Hoya Saxa, Patrick!
by Jed Tai
After a long and prosperous career in the NBA, he’s calling it quits.
Patrick Ewing is moving from the court to the sidelines.
Everyone will have their own way of looking back on Ewing’s basketball legacy. But while the New York media will malign him for failing to “deliver” and the NBA fan will probably remember him as one who couldn’t win the “big one”, college basketball aficionados will remember Ewing for who he really was.
A legend and a champion.
Put aside the 17-year, stellar, hall-of-fame NBA career aside for a moment. Patrick Ewing was one of the best college basketball players of all-time. A quick look at his individual accomplishments at Georgetown from 1981-82 to 1984-85 exhibits a resume of supreme excellence:
However impressive the above list is, mere numbers and accomplishments don’t tell the whole story of Patrick Ewing’s impact on the college game. Ever since he first set foot on the court as a freshman at Georgetown, you could sense greatness right away. He was as dominant a big man defensively as anyone had ever seen. His mere presence in the paint stirred fear into the eyes of opponents. You didn’t dare drive the paint on “St. Patrick”, lest you get your shot swatted away into the high heavens. A tireless worker and warrior, it was he who was the cornerstone of arguably one of the most fearsome teams in college basketball history. And while John Thompson was no doubt the head of the Hoyas, Georgetown – and in many ways the Big East – owed its mystique to Patrick Ewing in the 1980’s.

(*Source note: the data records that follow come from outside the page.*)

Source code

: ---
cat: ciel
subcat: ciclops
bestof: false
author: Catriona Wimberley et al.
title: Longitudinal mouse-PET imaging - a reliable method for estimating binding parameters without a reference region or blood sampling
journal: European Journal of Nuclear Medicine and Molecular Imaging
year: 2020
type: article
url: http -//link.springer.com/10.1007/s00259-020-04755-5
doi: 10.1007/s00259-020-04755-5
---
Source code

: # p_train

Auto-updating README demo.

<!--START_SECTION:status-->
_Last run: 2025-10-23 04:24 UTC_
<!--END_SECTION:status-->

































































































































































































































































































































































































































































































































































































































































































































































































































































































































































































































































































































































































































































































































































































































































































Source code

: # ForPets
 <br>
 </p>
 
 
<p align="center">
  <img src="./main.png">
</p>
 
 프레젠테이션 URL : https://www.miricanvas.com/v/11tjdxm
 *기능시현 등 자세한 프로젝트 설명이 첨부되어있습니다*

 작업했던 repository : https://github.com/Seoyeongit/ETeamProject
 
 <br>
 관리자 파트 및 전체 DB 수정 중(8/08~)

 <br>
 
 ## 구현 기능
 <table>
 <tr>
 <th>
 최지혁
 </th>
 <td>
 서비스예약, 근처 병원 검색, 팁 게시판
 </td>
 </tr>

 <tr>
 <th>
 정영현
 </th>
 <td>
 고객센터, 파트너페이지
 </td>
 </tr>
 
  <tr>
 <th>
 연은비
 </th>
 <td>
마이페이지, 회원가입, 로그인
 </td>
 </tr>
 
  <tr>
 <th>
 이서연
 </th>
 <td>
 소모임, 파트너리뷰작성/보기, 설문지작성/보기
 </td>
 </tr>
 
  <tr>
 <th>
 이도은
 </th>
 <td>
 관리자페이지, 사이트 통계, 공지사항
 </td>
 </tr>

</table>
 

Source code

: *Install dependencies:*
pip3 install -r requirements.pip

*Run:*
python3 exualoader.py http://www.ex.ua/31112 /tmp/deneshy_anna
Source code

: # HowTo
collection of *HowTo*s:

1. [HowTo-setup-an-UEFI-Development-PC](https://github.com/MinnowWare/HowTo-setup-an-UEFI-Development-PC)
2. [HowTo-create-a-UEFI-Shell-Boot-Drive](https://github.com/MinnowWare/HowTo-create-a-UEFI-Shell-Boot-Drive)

And what about that championship one might ask? Ewing has one. He could easily show you the NCAA championship ring he earned in 1984, a tournament in which he bested another all-time great center in the title game, bringing home MVP honors. And if it weren’t for an errant Fred Brown pass one year and an unreal shooting performance in another, Ewing would have been a three-time NCAA tournament winner. He was that close. Add in three Big East championships and 121 victories and you’re talking about one of the greatest winners of all-time on the collegiate level.
Ewing probably could have gone pro at any point during his college career and have been the #1 overall pick in the NBA Draft. But he stayed in school all four years – something unheard of in today’s game. And he didn’t simply complete his eligibility – he left Georgetown with a degree in hand. You can’t do much better than that.
It was Ewing’s dominance that seemingly led the NBA to adopt a lottery system for their draft. He was the grand prize that everyone wanted. The future; the #1 selection. And after 24,815 points and 11,606 rebounds, 11 All-Star game appearances, two Olympic Gold Medals, and an honor among the NBA’s Top 50 greats, he certainly delivered.
Thanks Patrick, for all the memories. The game will miss you.